Mazel Tov!

The Ohio Department of Aging inducted retired social worker and current Dayton Jewish Family Services volunteer Connie Blum into the Ohio Senior Citizens Hall of Fame in Columbus, Sept. 10 for her decades of service in the region. Blum is among 10 older Ohioans inducted to the Hall of Fame this year for lifelong contributions to their communities, professions, and vocations. They join more than 500 who have been inducted to the Hall of Fame since 1977.
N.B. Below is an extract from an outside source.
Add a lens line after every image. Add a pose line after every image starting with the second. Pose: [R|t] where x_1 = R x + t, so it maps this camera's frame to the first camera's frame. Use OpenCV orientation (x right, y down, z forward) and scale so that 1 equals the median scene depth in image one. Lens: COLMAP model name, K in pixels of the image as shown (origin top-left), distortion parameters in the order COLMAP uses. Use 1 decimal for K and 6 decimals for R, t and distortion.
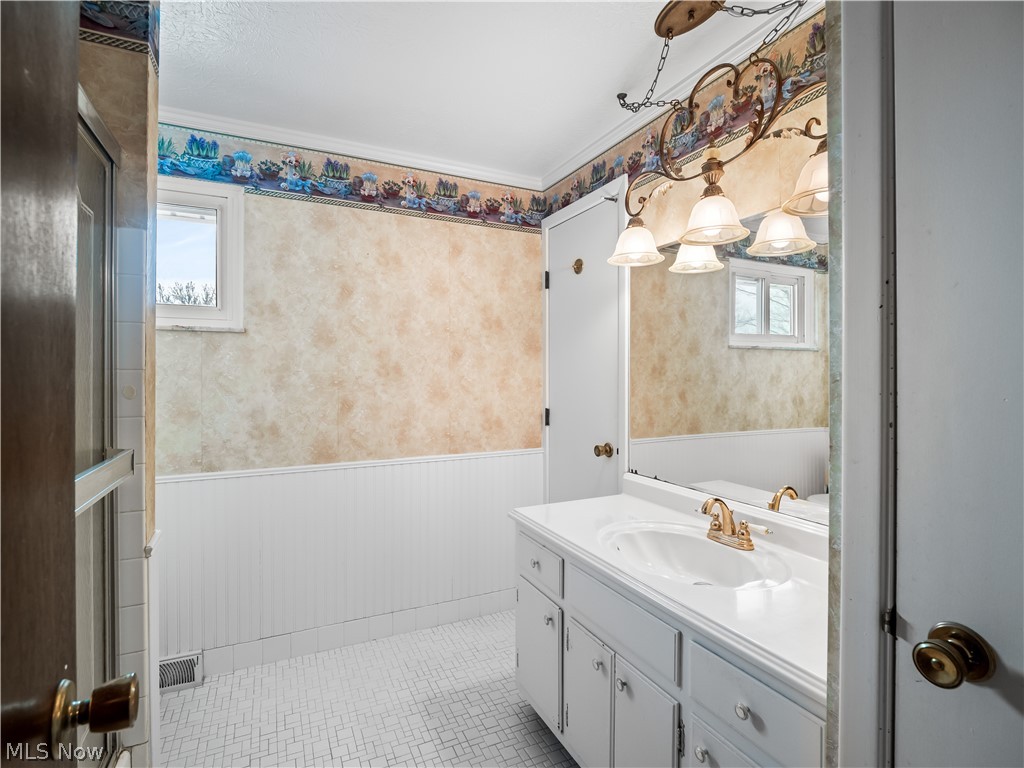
lens RADIAL K [[501.5, 0, 510.0], [0, 501.5, 377.5], [0, 0, 1]] dist [0.000998, -0.010011]
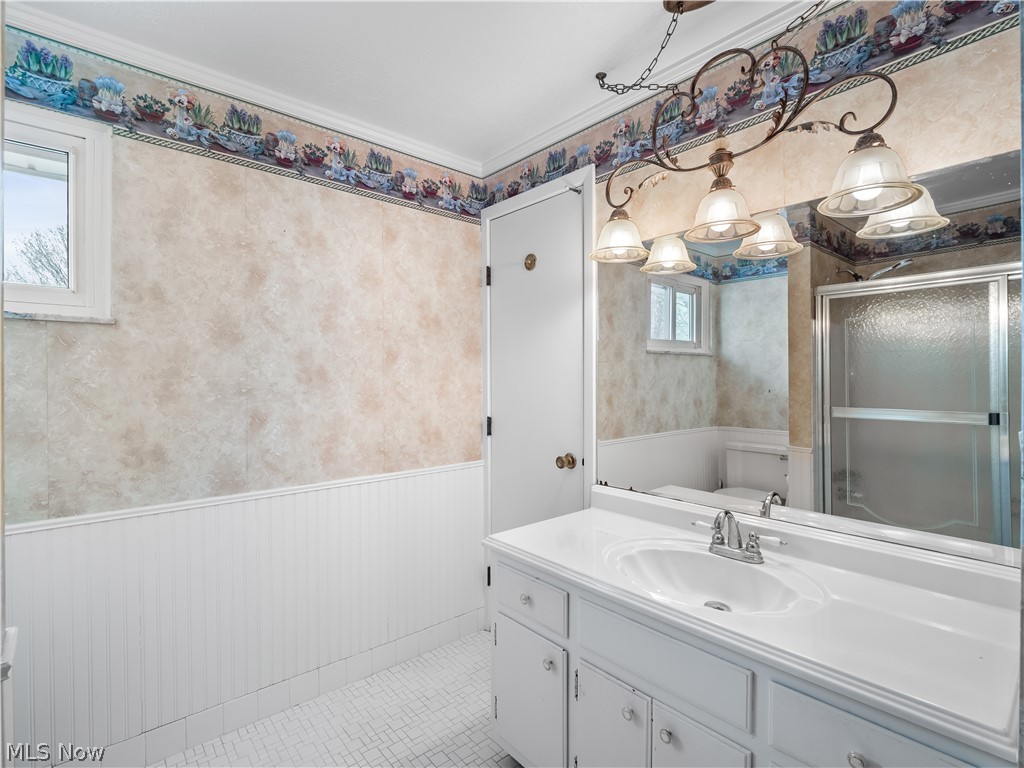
lens RADIAL K [[500.3, 0, 512.0], [0, 500.3, 384.0], [0, 0, 1]] dist [-0.009290, -0.000875]
pose [[0.965218, -0.005822, 0.261381, -0.146985], [0.004536, 0.999974, 0.005522, -0.003258], [-0.261406, -0.004145, 0.965220, 0.133581]]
Connie retired about 30 years ago from her career as a social worker with the JCC and JFS and became a volunteer Certified Medicare Counselor through the Ohio Senior Health Insurance Information Program (OSHIIP). She’s been volunteering in this capacity for 28 years, helping more than 100 Medicare beneficiaries a year navigate the challenges of understanding Medicare. In 1978, Blum established a daily lunch program for older adults, as well as numerous social, educational, and recreational activities in her position of director of programs and services for seniors at the Dayton JCC.
Last year, Connie was honored by the National Senior Health Insurance Information Program at the U.S. Administration for Community Living Office of Healthcare Information and Counseling national conference. In 2024, she was also named Outstanding SHIP Volunteer. “Whether it’s short phone calls or investing hours over weeks to assist others, Connie’s support during her work with the Ohio OSHIIP knows no bounds,” ODA’s announcement of Connie’s honor noted. And Connie continues on: During Medicare’s annual open enrollment period, Oct. 5 through Dec. 7, she’ll give talks and presentations on Medicare updates to a variety of retiree groups while also counseling numerous individuals.
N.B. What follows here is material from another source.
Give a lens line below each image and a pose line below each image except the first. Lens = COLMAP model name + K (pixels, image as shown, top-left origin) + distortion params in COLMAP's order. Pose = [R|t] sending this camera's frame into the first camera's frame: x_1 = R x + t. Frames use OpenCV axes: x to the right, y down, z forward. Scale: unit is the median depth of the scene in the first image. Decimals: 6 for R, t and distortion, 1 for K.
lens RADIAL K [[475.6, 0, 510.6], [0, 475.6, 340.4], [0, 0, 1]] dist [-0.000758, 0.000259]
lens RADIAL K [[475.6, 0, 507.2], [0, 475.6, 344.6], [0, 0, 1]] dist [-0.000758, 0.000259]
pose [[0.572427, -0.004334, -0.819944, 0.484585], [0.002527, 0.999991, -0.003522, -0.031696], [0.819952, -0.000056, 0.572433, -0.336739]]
Peter Benkendorf, founder of The Collaboratory, says the Miami Valley Medical Debt Relief Campaign is at nearly 85% of its $125,250 goal. A project of The Collaboratory, its aim is to eliminate more than $22.75 million in medical debt facing more than 13,000 people in the Miami Valley who earn less than four times the federal poverty level or whose debt is more than 5% of their income. “For every $100 given, we can retire $17,000 in medical debt,” he says. Dayton’s Jewish Family Services is a collaborator on the campaign. ” We have separated the counties to encourage even more localized support to go along with our overall seven-county effort,” Peter says of the campaign’s strategy. “The biggest support has come from Greene County, where a campaign led by the Greene County Democratic Party exceeded its goal by slightly more than $3,000, and Clark County. Their debt of $62,000 accounted for almost 50% of the total goal, as community leaders, foundations, and some very generous individual philanthropists stepped up big-time.”
Through Nov. 2, works from the 2025 Max May and Lydia May Memorial Holocaust Art and Writing Contest are on view at The Dayton Art Institute. Named in memory of the grandparent of Renate Frydman, director of the Dayton Holocaust Resource Center, the annual competition invites students in grades five through 12 across the Miami Valley to reflect on the history and lessons of the Holocaust through art and writing. This year’s theme was Eighty years after the Holocaust, the Second Generation shares the history of their families. Never Again, Never Forget.

Antioch College in Yellow Springs will dedicate an Ohio Historical Marker on campus Oct. 2 in honor of Class of 1950 alumnus Rod Serling, who created and hosted televisions’ The Twilight Zone. The date marks the premiere of the iconic anthology series in 1959. That evening, the Yellow Springs Film Festival will present a tribute to Serling at its opening ceremony. Guests will include Serling’s daughter, Anne Serling. The program will include a live performance of one of Serling’s radio plays, and a screening and discussion of a classic Twilight Zone episode. After his army service in World War II, Serling, who hailed from upstate New York, attended Antioch College. There, he met his wife, Carol Kramer, and became involved with the campus radio station. As part of Antioch’s work-study program, he worked at WNYC radio station in New York. His writing career began in 1950 as a continuity writer for WLW radio in Cincinnati; Serling then made the jump to television, writing for Cincinnati’s WKRC-TV. He died in 1975.